In 1654 it was recorded that a church was erected in patronage of Saint Nicholas the Wonderworker. A new wooden church would be built in 1735, after its predecessor was destroyed in a fire.

The present stone church was constructed in 1872, using building resources that had been given to the freed serfs by Rumyantsev.

The old wooden building was dismantled, and a new brick chapel was built in its place in 1875. The chapel would later be converted into a residential building and lost its cross, but is currently undergoing renovation.

Following the Soviet anti-religious campaigns of the 1920s, the church was closed. In 1941, it was used by German occupation forces to imprison the village residents. Due to the extreme cold of the winter of 1941-1942, sections of the wooden interior, including the iconostatis were burned for warmth. Following the end of German occupation, the temple was used as a granary.
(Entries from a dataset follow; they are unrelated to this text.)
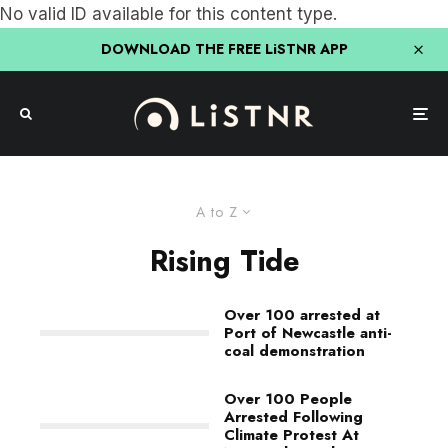
No valid ID available for this content type.
DOWNLOAD THE FREE LiSTNR APP
A to Z
Rising Tide
Over 100 arrested at
Port of Newcastle anti-
coal demonstration
Over 100 People
Arrested Following
Climate Protest At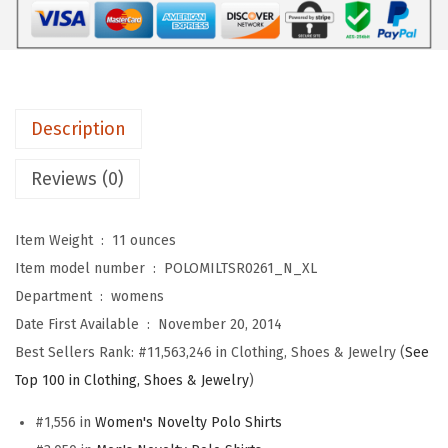
r
s
$
o
:
1
s
$
7
C
2
.
-
8
3
Description
1
.
9
4
9
.
Reviews (0)
1
9
M
.
Item Weight ‏ : ‎
11 ounces
i
Item model number ‏ : ‎
POLOMILTSR0261_N_XL
l
Department ‏ : ‎
womens
i
Date First Available ‏ : ‎
November 20, 2014
t
Best Sellers Rank:
#11,563,246 in Clothing, Shoes & Jewelry (
See
a
Top 100 in Clothing, Shoes & Jewelry
)
r
#1,556 in
Women's Novelty Polo Shirts
y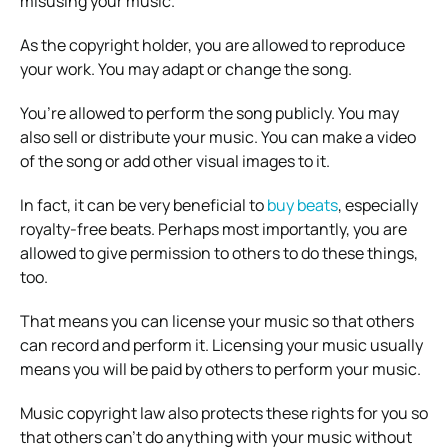
misusing your music.
As the copyright holder, you are allowed to reproduce
your work. You may adapt or change the song.
You’re allowed to perform the song publicly. You may
also sell or distribute your music. You can make a video
of the song or add other visual images to it.
In fact, it can be very beneficial to
buy beats
, especially
royalty-free beats. Perhaps most importantly, you are
allowed to give permission to others to do these things,
too.
That means you can license your music so that others
can record and perform it. Licensing your music usually
means you will be paid by others to perform your music.
Music copyright law also protects these rights for you so
that others can’t do anything with your music without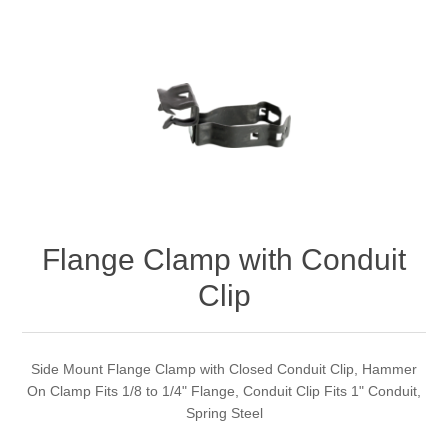
Flange Clamp with Conduit
Clip
Side Mount Flange Clamp with Closed Conduit Clip, Hammer
On Clamp Fits 1/8 to 1/4" Flange, Conduit Clip Fits 1" Conduit,
Spring Steel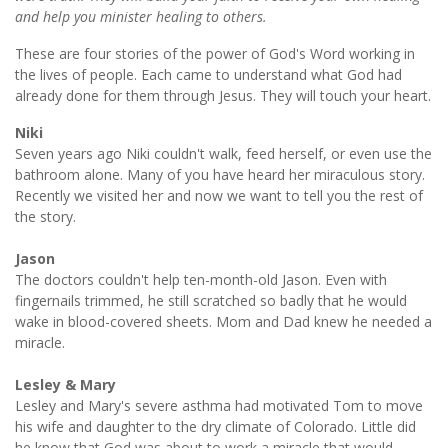
and help you minister healing to others.
These are four stories of the power of God's Word working in
the lives of people. Each came to understand what God had
already done for them through Jesus. They will touch your heart.
Niki
Seven years ago Niki couldn't walk, feed herself, or even use the
bathroom alone. Many of you have heard her miraculous story.
Recently we visited her and now we want to tell you the rest of
the story.
Jason
The doctors couldn't help ten-month-old Jason. Even with
fingernails trimmed, he still scratched so badly that he would
wake in blood-covered sheets. Mom and Dad knew he needed a
miracle.
Lesley & Mary
Lesley and Mary's severe asthma had motivated Tom to move
his wife and daughter to the dry climate of Colorado. Little did
he know that God was about to work a miracle that would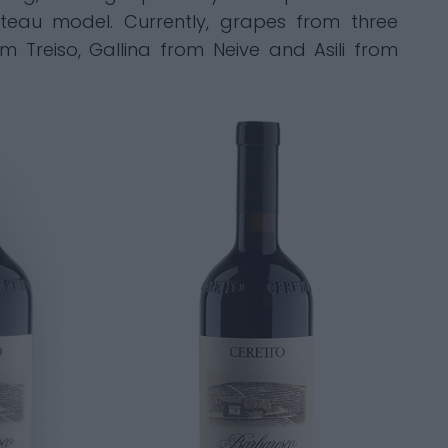
eau model. Currently, grapes from three
 Treiso, Gallina from Neive and Asili from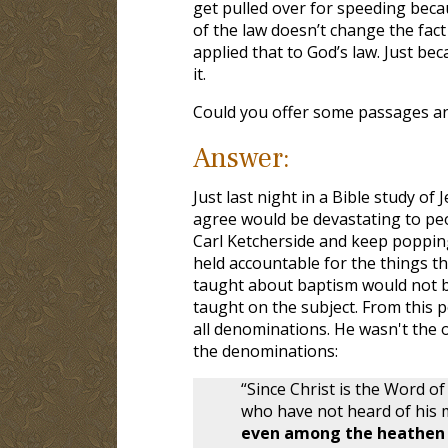
get pulled over for speeding bec
of the law doesn’t change the fact
applied that to God’s law. Just be
it.
Could you offer some passages an
Answer:
Just last night in a Bible study o
agree would be devastating to pe
Carl Ketcherside and keep popping
held accountable for the things t
taught about baptism would not be
taught on the subject. From this 
all denominations. He wasn't the o
the denominations:
“Since Christ is the Word o
who have not heard of his ma
even among the heathen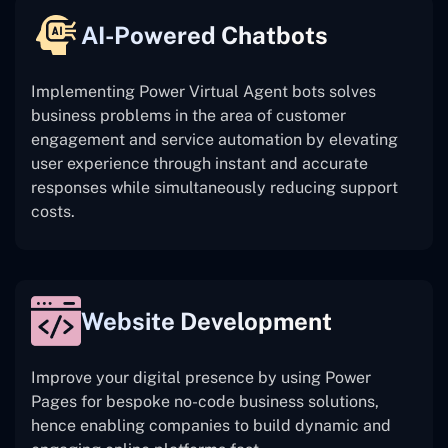
AI-Powered Chatbots
Implementing Power Virtual Agent bots solves
business problems in the area of customer
engagement and service automation by elevating
user experience through instant and accurate
responses while simultaneously reducing support
costs.
Website Development
Improve your digital presence by using Power
Pages for bespoke no-code business solutions,
hence enabling companies to build dynamic and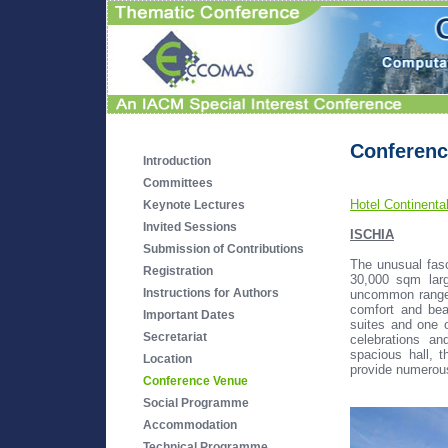
Conferenc
Introduction
Committees
Hotel Continenta
Keynote Lectures
Invited Sessions
ISCHIA
Submission of Contributions
The unusual fasc
Registration
30,000 sqm larg
Instructions for Authors
uncommon range
comfort and bea
Important Dates
suites and one o
Secretariat
celebrations a
spacious hall, 
Location
provide numerous 
Conference Venue
Social Programme
Accommodation
Technical Programme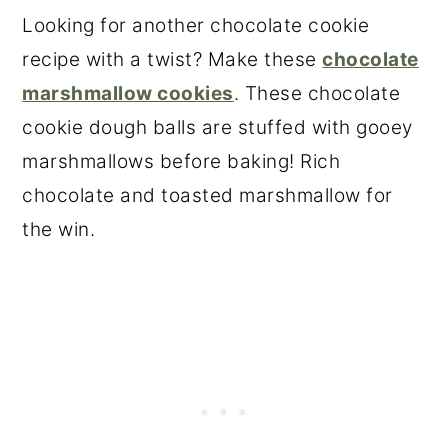
Looking for another chocolate cookie
recipe with a twist? Make these
chocolate
marshmallow cookies
. These chocolate
cookie dough balls are stuffed with gooey
marshmallows before baking! Rich
chocolate and toasted marshmallow for
the win.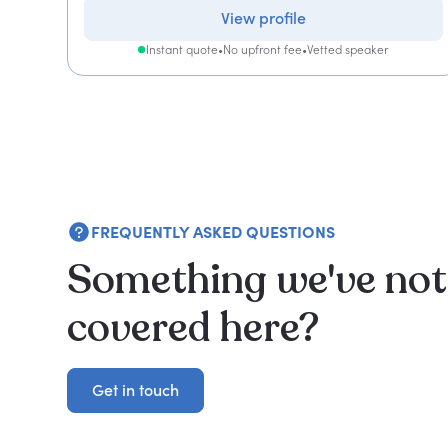
View profile
Instant quote
•
No upfront fee
•
Vetted speaker
FREQUENTLY ASKED QUESTIONS
Something we've not
covered here?
Get in touch
Get in touch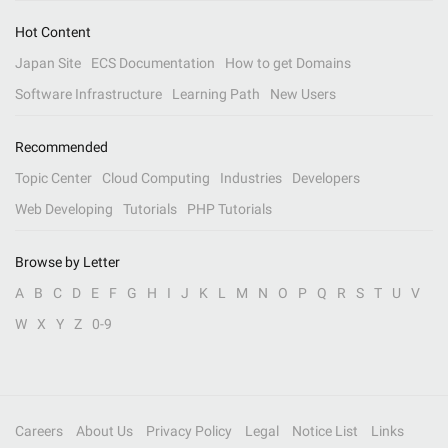
Hot Content
Japan Site
ECS Documentation
How to get Domains
Software Infrastructure
Learning Path
New Users
Recommended
Topic Center
Cloud Computing
Industries
Developers
Web Developing
Tutorials
PHP Tutorials
Browse by Letter
A
B
C
D
E
F
G
H
I
J
K
L
M
N
O
P
Q
R
S
T
U
V
W
X
Y
Z
0-9
Careers
About Us
Privacy Policy
Legal
Notice List
Links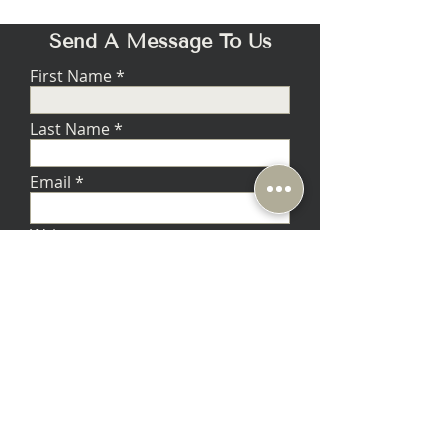
Send A Message To Us
First Name
Last Name
Email
Write a message
Submit
Music Lovers - Berkeley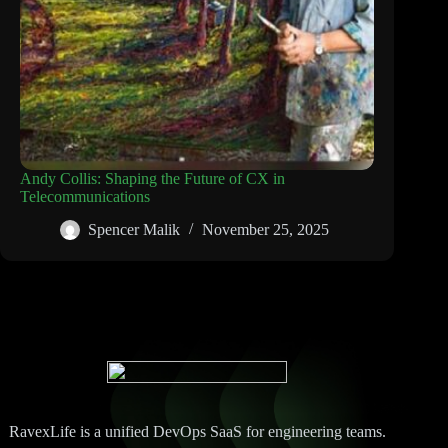
Andy Collis: Shaping the Future of CX in
Telecommunications
Spencer Malik
November 25, 2025
RavexLife is a unified DevOps SaaS for engineering teams.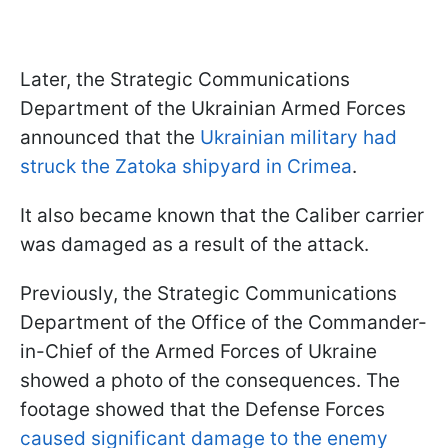
Later, the Strategic Communications
Department of the Ukrainian Armed Forces
announced that the
Ukrainian military had
struck the Zatoka shipyard in Crimea
.
It also became known that the Caliber carrier
was damaged as a result of the attack.
Previously, the Strategic Communications
Department of the Office of the Commander-
in-Chief of the Armed Forces of Ukraine
showed a photo of the consequences. The
footage showed that the Defense Forces
caused significant damage to the enemy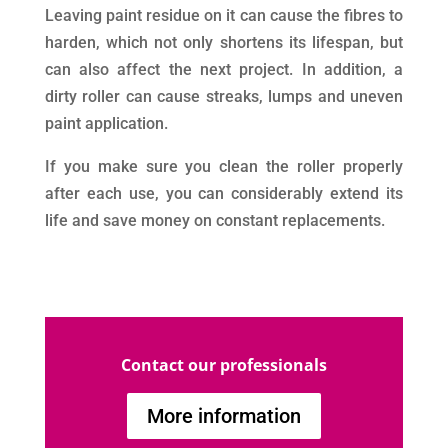
Leaving paint residue on it can cause the fibres to
harden, which not only shortens its lifespan, but
can also affect the next project. In addition, a
dirty roller can cause streaks, lumps and uneven
paint application.
If you make sure you clean the roller properly
after each use, you can considerably extend its
life and save money on constant replacements.
Contact our professionals
More information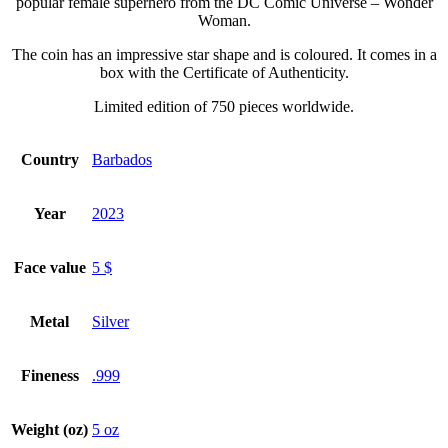
popular female superhero from the DC Comic Universe – Wonder
Woman.
The coin has an impressive star shape and is coloured. It comes in a
box with the Certificate of Authenticity.
Limited edition of 750 pieces worldwide.
Country
Barbados
Year
2023
Face value
5 $
Metal
Silver
Fineness
.999
Weight (oz)
5 oz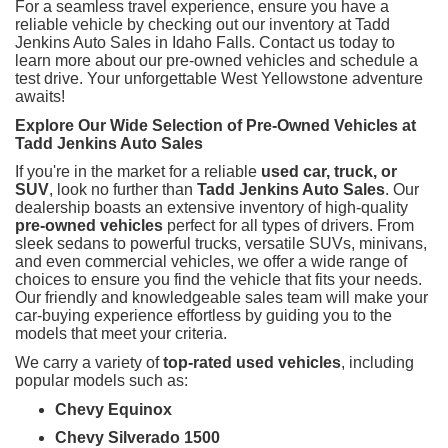
For a seamless travel experience, ensure you have a
reliable vehicle by checking out our inventory at Tadd
Jenkins Auto Sales in Idaho Falls. Contact us today to
learn more about our pre-owned vehicles and schedule a
test drive. Your unforgettable West Yellowstone adventure
awaits!
Explore Our Wide Selection of Pre-Owned Vehicles at
Tadd Jenkins Auto Sales
If you're in the market for a reliable
used car, truck, or
SUV
, look no further than
Tadd Jenkins Auto Sales
. Our
dealership boasts an extensive inventory of high-quality
pre-owned vehicles
perfect for all types of drivers. From
sleek sedans to powerful trucks, versatile SUVs, minivans,
and even commercial vehicles, we offer a wide range of
choices to ensure you find the vehicle that fits your needs.
Our friendly and knowledgeable sales team will make your
car-buying experience effortless by guiding you to the
models that meet your criteria.
We carry a variety of
top-rated used vehicles
, including
popular models such as:
Chevy Equinox
Chevy Silverado 1500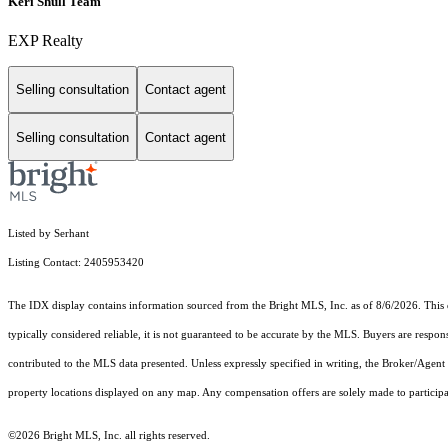
Keri Shull Team
EXP Realty
Selling consultation
Contact agent
Selling consultation
Contact agent
Listed by Serhant
Listing Contact: 2405953420
The IDX display contains information sourced from the Bright MLS, Inc. as of 8/6/2026. This da
typically considered reliable, it is not guaranteed to be accurate by the MLS. Buyers are respon
contributed to the MLS data presented. Unless expressly specified in writing, the Broker/Agen
property locations displayed on any map. Any compensation offers are solely made to participan
©2026 Bright MLS, Inc. all rights reserved.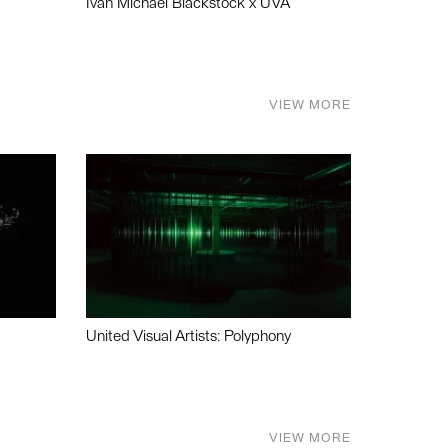
Ivan Michael Blackstock x UVA
VIEW MORE
United Visual Artists: Polyphony
VIEW MORE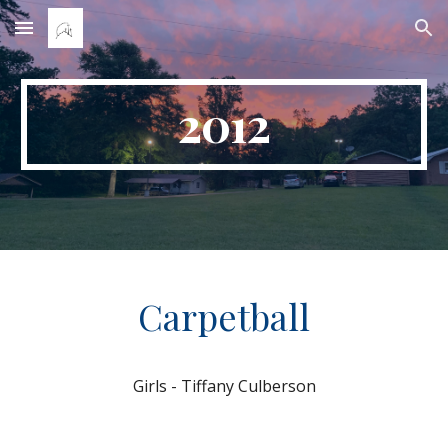
Skip to main content
Skip to navigation
2012
Carpetball
Girls - Tiffany Culberson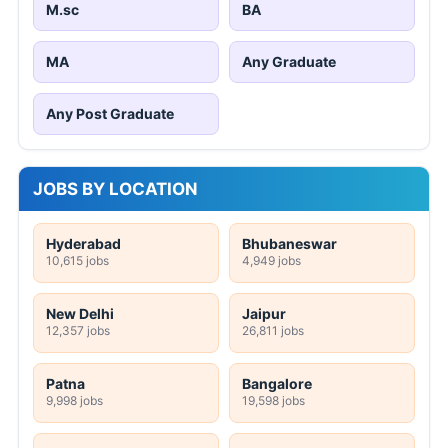
M.sc
BA
MA
Any Graduate
Any Post Graduate
JOBS BY LOCATION
Hyderabad
Bhubaneswar
10,615 jobs
4,949 jobs
New Delhi
Jaipur
12,357 jobs
26,811 jobs
Patna
Bangalore
9,998 jobs
19,598 jobs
In 1947, Soviet authorities relented to pressure, and the Church was reconsecrated, with its rector Archpriest Tikhon released from prison. As a house was not available, Tikhon lived within the old chapel from 1947 to 1993. The church came under threat again during Nikita Khrushchev's anti-religious campaigns, but was saved by Tikhon's refusal to leave the village, even after being offered a city apartment building.

The church has three altars, dedicated to Saint Sergius of Radonezh, Saint Nicholas of Myra and Saint Paphnutius of Borovsk.